┌──

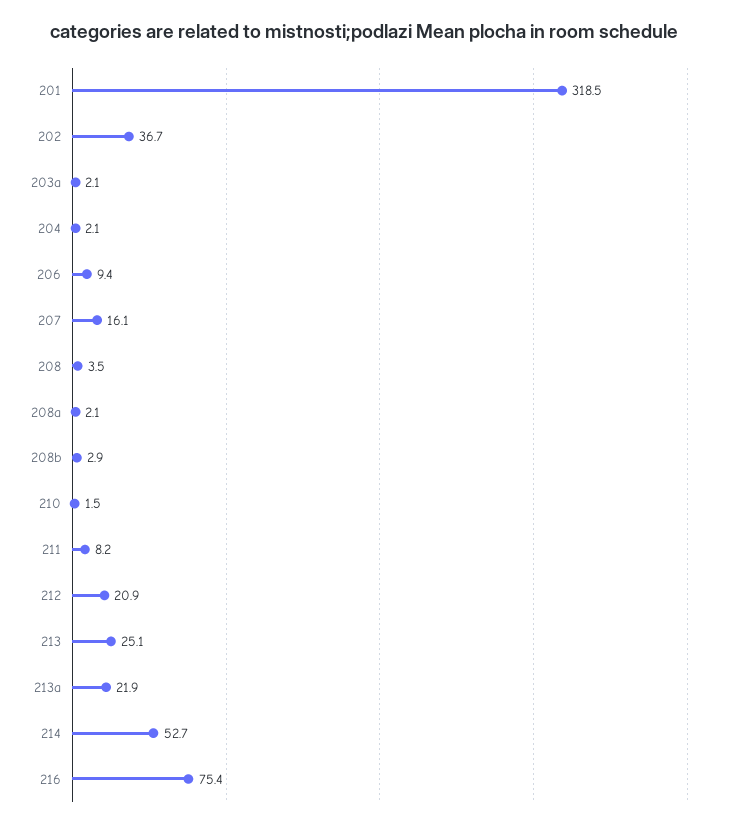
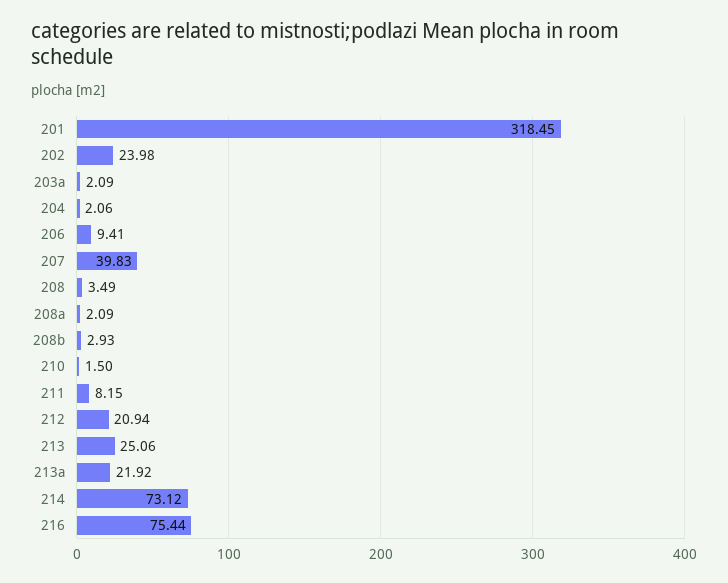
  {
    "201": 318.45,
-   "202": 36.7,
+   "202": 23.98,
    "203a": 2.09,
    "204": 2.06,
    "206": 9.41,
-   "207": 16.1,
+   "207": 39.83,
    "208": 3.49,
    "208a": 2.09,
    "208b": 2.93,
    "210": 1.5,
    "211": 8.15,
    "212": 20.94,
    "213": 25.06,
    "213a": 21.92,
-   "214": 52.7,
+   "214": 73.12,
    "216": 75.44
  }

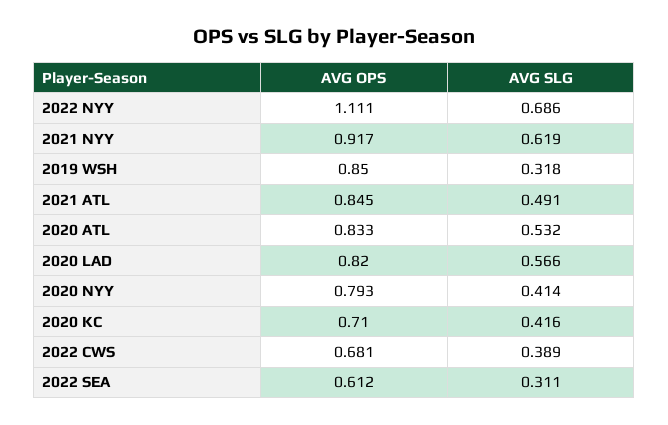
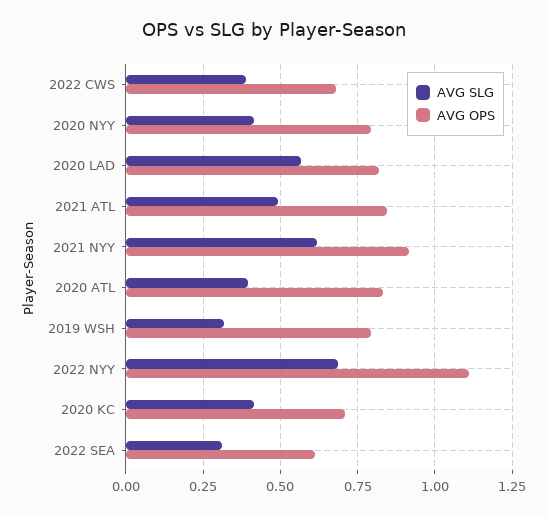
  {
    "AVG OPS": {
      "2022 NYY": 1.111,
      "2021 NYY": 0.917,
-     "2019 WSH": 0.85,
+     "2019 WSH": 0.8,
      "2021 ATL": 0.845,
      "2020 ATL": 0.833,
      "2020 LAD": 0.82,
      "2020 NYY": 0.793,
      "2020 KC": 0.71,
      "2022 CWS": 0.681,
      "2022 SEA": 0.612
    },
    "AVG SLG": {
      "2022 NYY": 0.686,
      "2021 NYY": 0.619,
      "2019 WSH": 0.318,
      "2021 ATL": 0.491,
-     "2020 ATL": 0.532,
+     "2020 ATL": 0.4,
      "2020 LAD": 0.566,
      "2020 NYY": 0.414,
      "2020 KC": 0.416,
      "2022 CWS": 0.389,
      "2022 SEA": 0.311
    }
  }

└──

_Instructions for the task:_ Omitting all images, retype each line of the records precisely.

_Exercise output:_
  {
    "201": 318.45,
-   "202": 36.7,
+   "202": 23.98,
    "203a": 2.09,
    "204": 2.06,
    "206": 9.41,
-   "207": 16.1,
+   "207": 39.83,
    "208": 3.49,
    "208a": 2.09,
    "208b": 2.93,
    "210": 1.5,
    "211": 8.15,
    "212": 20.94,
    "213": 25.06,
    "213a": 21.92,
-   "214": 52.7,
+   "214": 73.12,
    "216": 75.44
  }

  {
    "AVG OPS": {
      "2022 NYY": 1.111,
      "2021 NYY": 0.917,
-     "2019 WSH": 0.85,
+     "2019 WSH": 0.8,
      "2021 ATL": 0.845,
      "2020 ATL": 0.833,
      "2020 LAD": 0.82,
      "2020 NYY": 0.793,
      "2020 KC": 0.71,
      "2022 CWS": 0.681,
      "2022 SEA": 0.612
    },
    "AVG SLG": {
      "2022 NYY": 0.686,
      "2021 NYY": 0.619,
      "2019 WSH": 0.318,
      "2021 ATL": 0.491,
-     "2020 ATL": 0.532,
+     "2020 ATL": 0.4,
      "2020 LAD": 0.566,
      "2020 NYY": 0.414,
      "2020 KC": 0.416,
      "2022 CWS": 0.389,
      "2022 SEA": 0.311
    }
  }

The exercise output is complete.